ASSIGNMENT
How many lines of the listing below hold the word "client"? Answer with the number alone.

=== SOURCE MATERIAL ===

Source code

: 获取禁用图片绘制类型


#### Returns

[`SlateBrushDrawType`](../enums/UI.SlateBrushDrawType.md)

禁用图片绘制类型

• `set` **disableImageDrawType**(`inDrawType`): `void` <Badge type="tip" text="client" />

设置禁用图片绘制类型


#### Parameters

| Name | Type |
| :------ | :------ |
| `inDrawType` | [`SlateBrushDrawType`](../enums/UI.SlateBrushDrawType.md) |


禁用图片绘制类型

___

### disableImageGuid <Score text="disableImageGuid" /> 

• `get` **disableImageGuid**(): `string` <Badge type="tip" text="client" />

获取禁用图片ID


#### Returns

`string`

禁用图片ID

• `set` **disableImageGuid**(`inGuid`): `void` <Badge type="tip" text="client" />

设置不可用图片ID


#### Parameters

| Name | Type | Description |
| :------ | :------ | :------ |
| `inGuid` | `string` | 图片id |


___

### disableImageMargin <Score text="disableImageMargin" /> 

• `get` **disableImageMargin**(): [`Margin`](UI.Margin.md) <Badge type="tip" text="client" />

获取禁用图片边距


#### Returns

===

OUTPUT OF THE TASK
4